(EXERCISE TASK 1): From the forum thread on Bomber Command, copy the stretch from "29 total squadrons" through "at any range)." without any change.

start TEXT EXCERPT

But those were byproducts of the Transportation Plan? Which was designed to restrict movement of troops, equipment and supplies for the Germans in defence against the invasion?


----------



## Zipper730 (Jun 22, 2017)

stona said:


> Shortly after the outbreak of the war, ignoring the ten squadrons of Battles and two of Blenheims detached from the command and operating in France as the Advanced Air Striking Force


And that was it's own command?


> Bomber Command's front line strength was 23 squadrons comprising about 280 aircraft.
> 
> 2 GROUP. Nos. 21, 82, 107, 110, 114, 139 Squadrons (101 Squadron non-operational) equipped with Blenheims.
> 
> ...


29 total squadrons 23 operational squadrons, 6 non-operational.


> This represents a pale imitation of the strategic bombing force into which the command would evolve within four years.


If I recall by 1945 they could hurl as many as 1200 or 1300 aircraft in one raid, of which a few hundred went to a primary target, and the rest formed diversionary strikes to secondary targets, correct?


> The maximum bomb loads of these four aircraft types varied from 1,000 lbs (Blenheim) to 8,000 lbs (Whitley, but not at any range).


And the Lancasters could carry 12,000 to 14,000 pounds, and Mosquitoes around 2,000-3,000 to most all of Germany...


> Only the Whitley squadrons of 4 Group had any training in night bombing.


That's all? I thought at least all of Five Group were trained in that...


> The severe restrictions placed on bombing at the outbreak of the war were only starting to be loosened in 1940. How severe were those restrictions? No targets of any kind were to be raided on German soil.


Why? They were at war...


> The neutrality of Belgium and Holland was to be respected, meaning direct flights to Germany were impossible.


Which was later fixed because of the fact that Belgium and Holland were occupied by Nazi Germany.



buffnut453 said:


> A couple of answers about your oil-based questions. Battle Damage Assessment (BDA - today it's called Combat Assessment) of any target can be hard to do with certainty. Take a typical oil facility. If the facility has been entirely eradicated, then it's a pretty simple question to answer...but only for that facility (more on that later). However, it's really, REALLY hard to quantify damage if the place isn't obliterated. For example, major components may appear undamaged to aerial reconnaissance but, in reality, they're riddled with shrapnel and useless. Conversely, If the target is hit with a few bombs, was critical damage achieved or did we just destroy non-essential components? If the storage tanks are hit, how do we know how full they were or how much oil was in the pipes etc?

end TEXT EXCERPT

(EXERCISE TASK 2): In the rows, rewrite the stretch from the line containing "Rendered at 2576 by 1449 pixels." through the end of the rows, changing "Rendered" to "Drawn" and leaving everything else as is.

start RECORDS

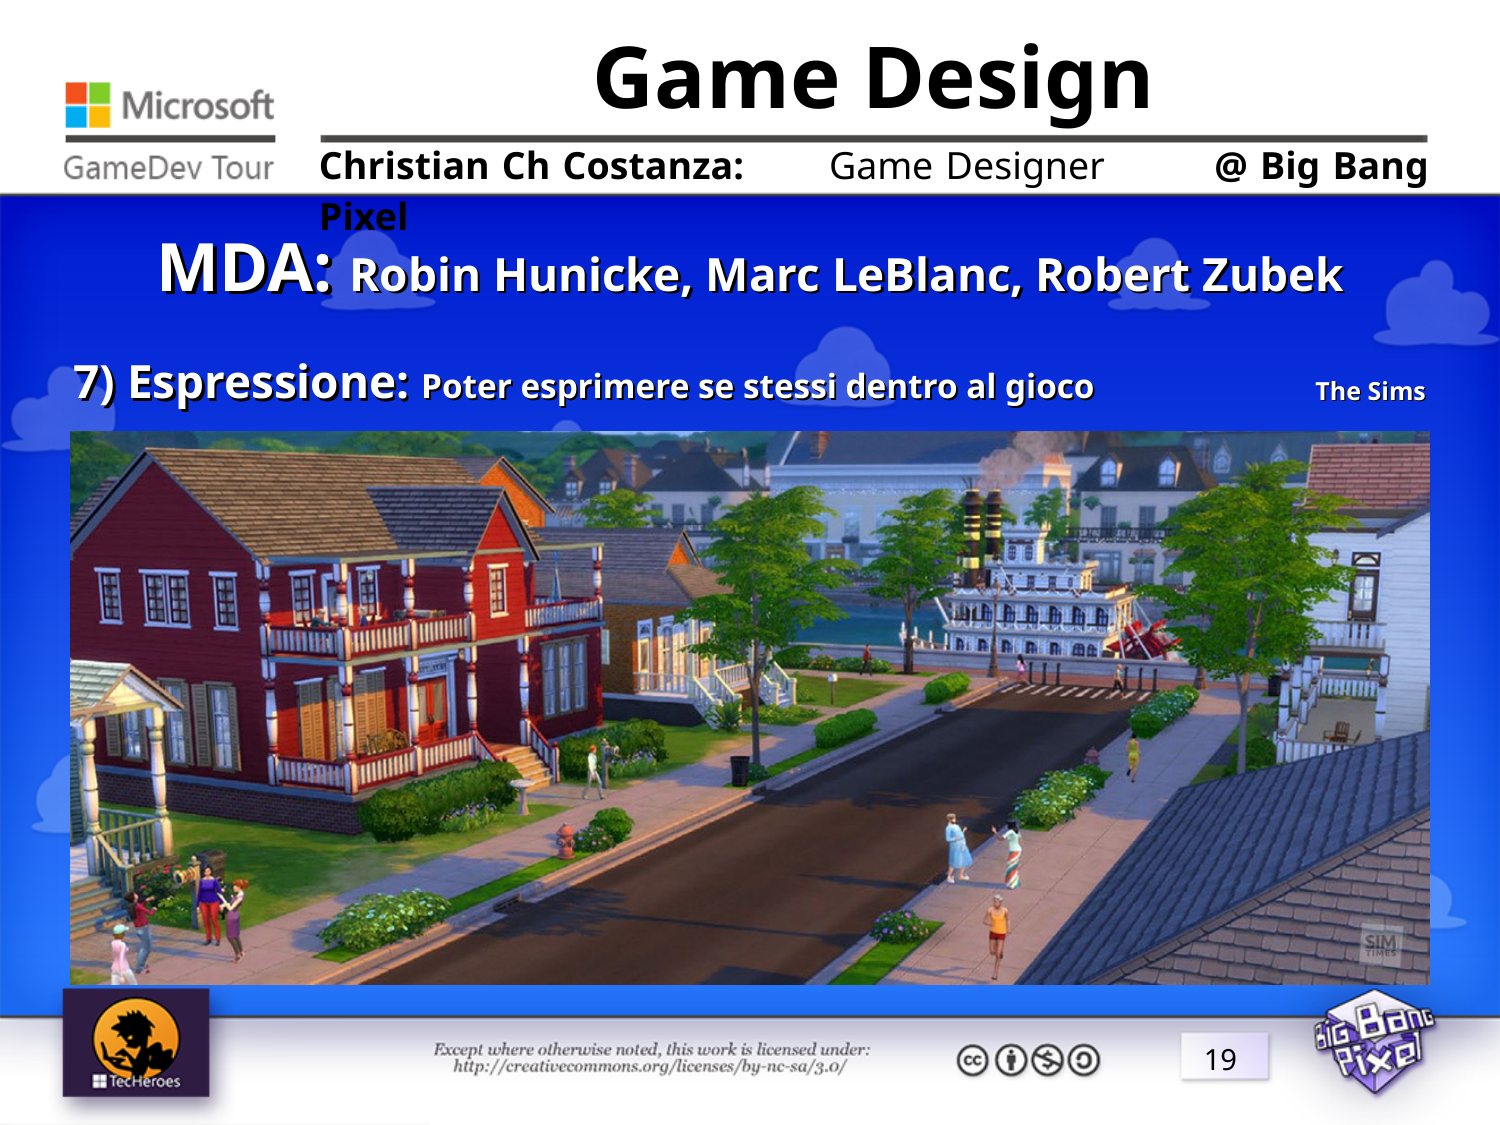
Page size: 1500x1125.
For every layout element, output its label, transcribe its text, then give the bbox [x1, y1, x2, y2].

text_box Game Design [319, 9, 1430, 142]
text_box MDA: Robin Hunicke, Marc LeBlanc, Robert Zubek [35, 212, 1465, 985]
text_box 7) Espressione: Poter esprimere se stessi dentro al gioco [59, 342, 1182, 985]
text_box The Sims [938, 366, 1441, 420]
text_box <numero> [1110, 1033, 1252, 1117]
picture [0, 0, 1500, 1125]
text_box Christian Ch Costanza: Game Designer @ Big Bang Pixel [318, 124, 1430, 212]
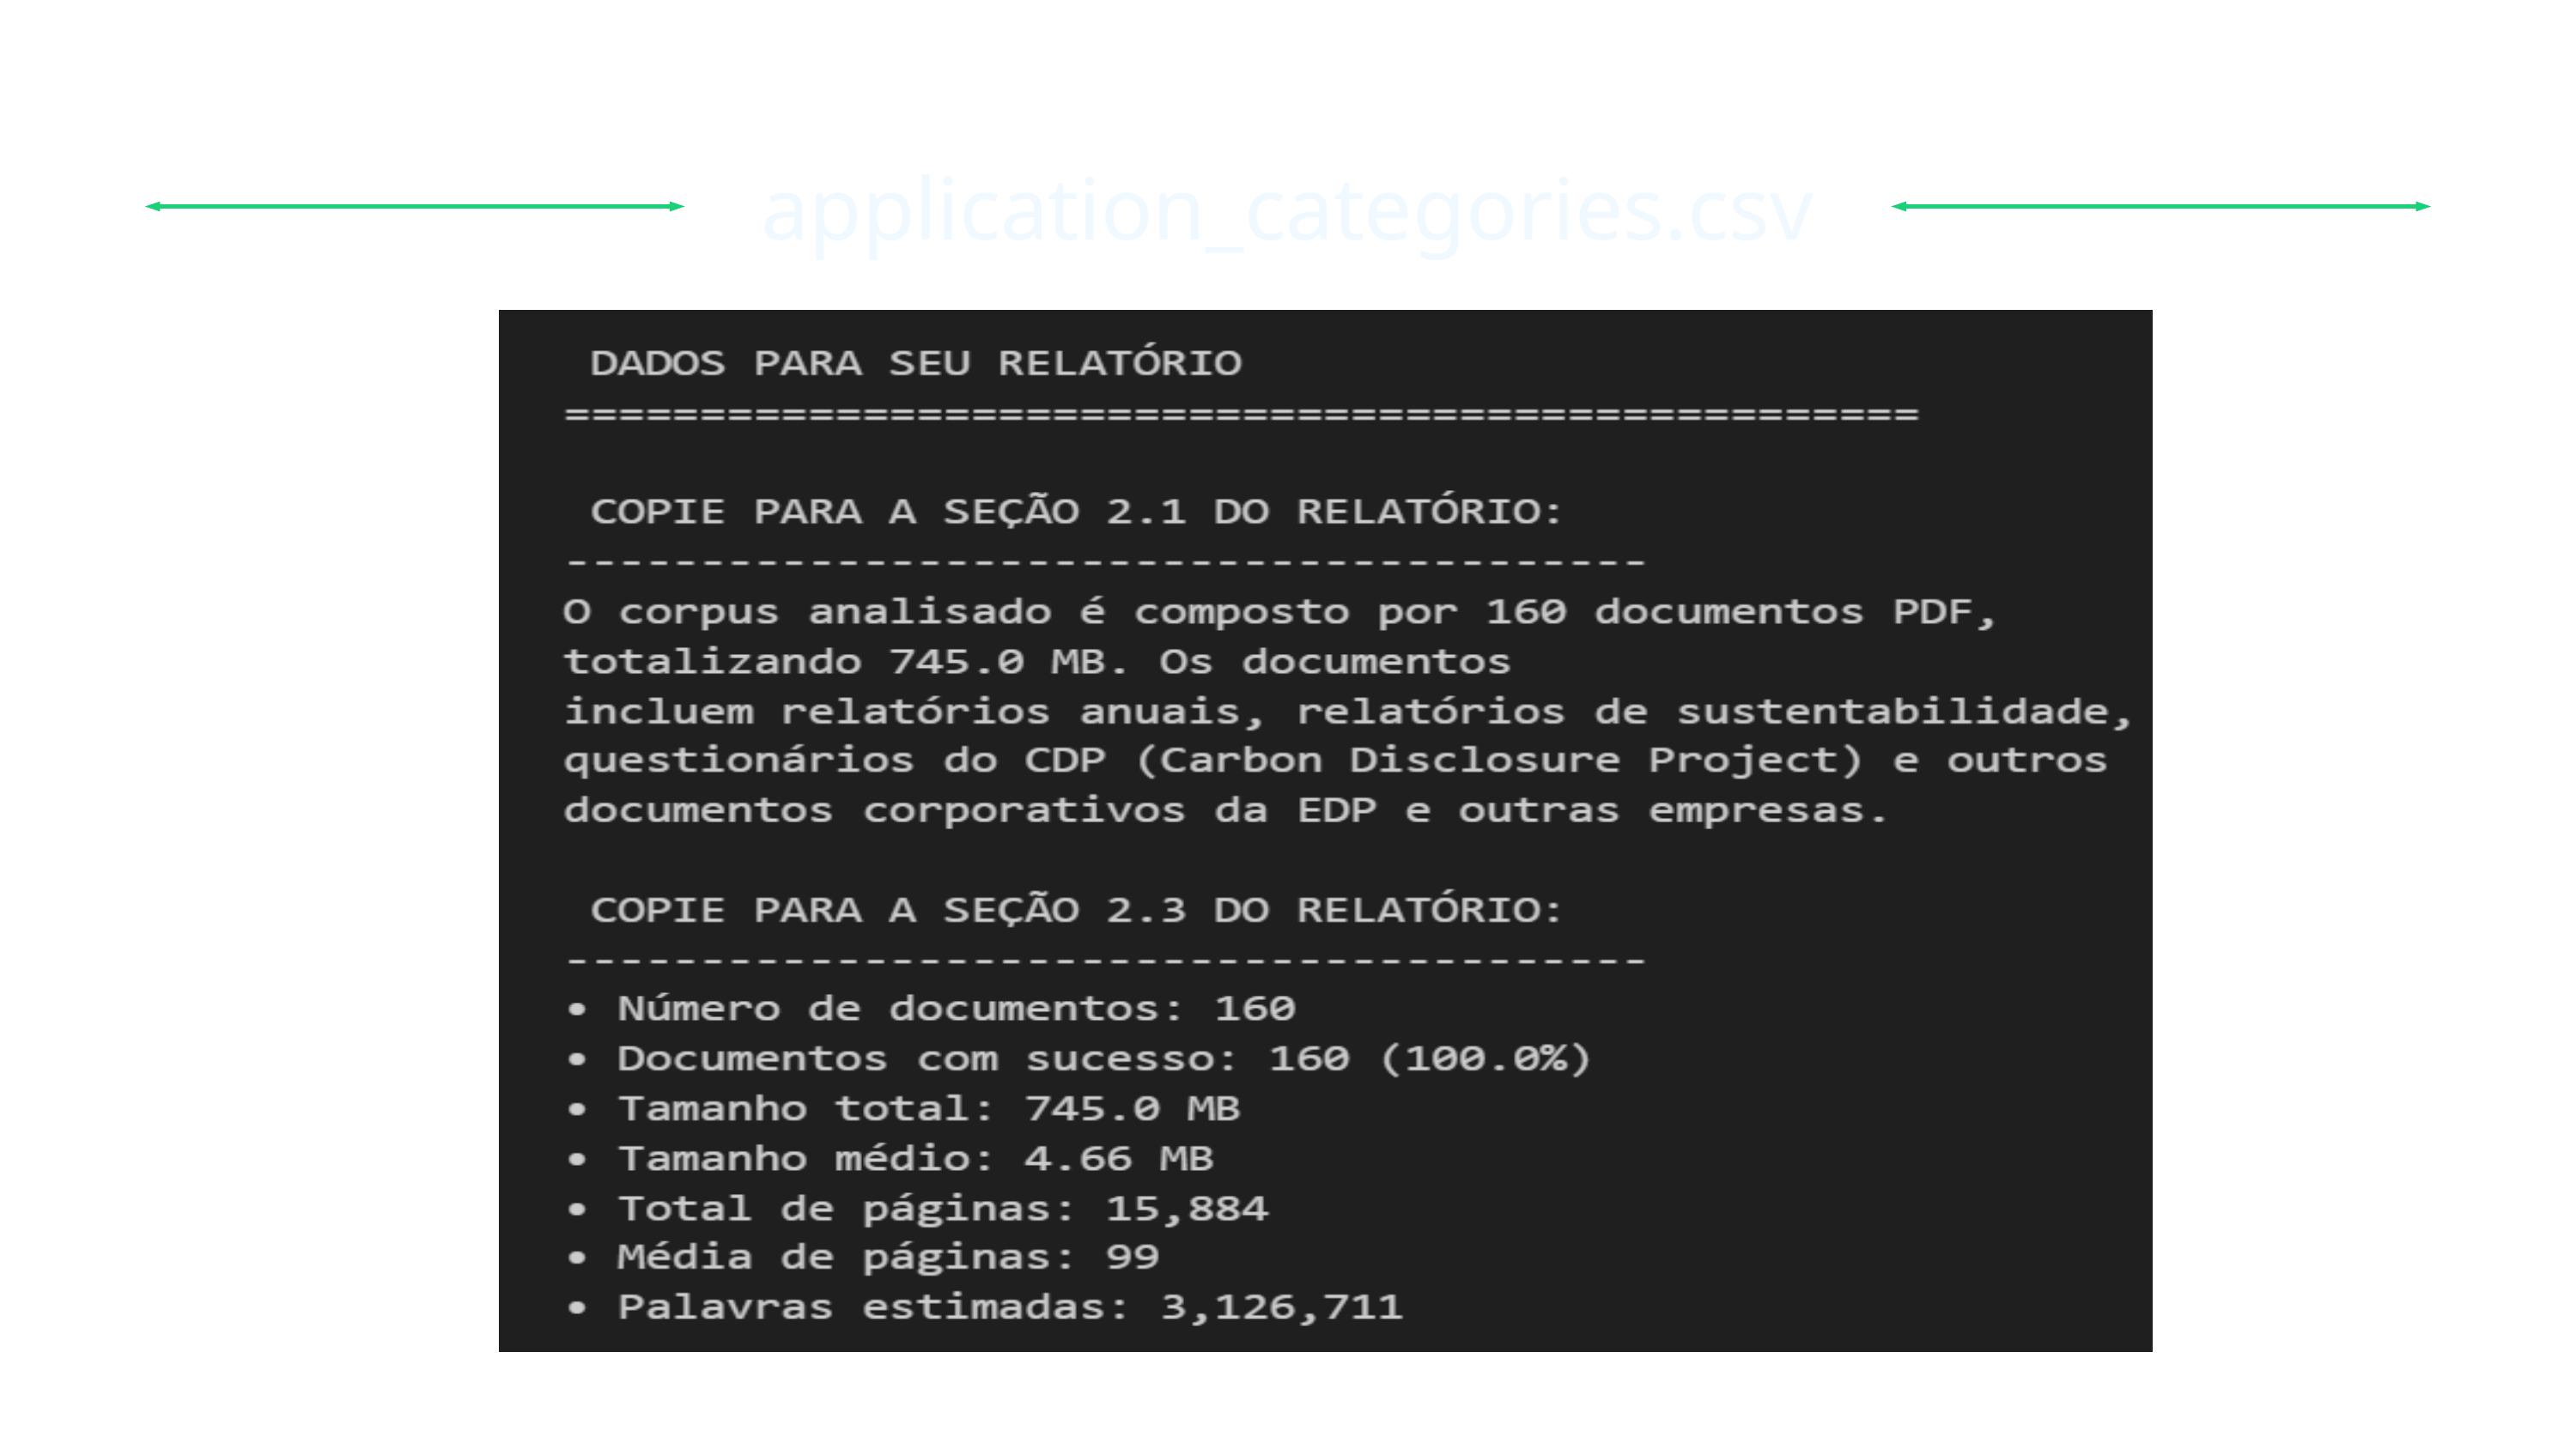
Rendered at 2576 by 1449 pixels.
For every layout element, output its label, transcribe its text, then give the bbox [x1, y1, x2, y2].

end RECORDS

(CORRECT RESPONSE 1):
29 total squadrons 23 operational squadrons, 6 non-operational.


> This represents a pale imitation of the strategic bombing force into which the command would evolve within four years.


If I recall by 1945 they could hurl as many as 1200 or 1300 aircraft in one raid, of which a few hundred went to a primary target, and the rest formed diversionary strikes to secondary targets, correct?


> The maximum bomb loads of these four aircraft types varied from 1,000 lbs (Blenheim) to 8,000 lbs (Whitley, but not at any range).

(CORRECT RESPONSE 2):
Drawn at 2576 by 1449 pixels.
For every layout element, output its label, transcribe its text, then give the bbox [x1, y1, x2, y2].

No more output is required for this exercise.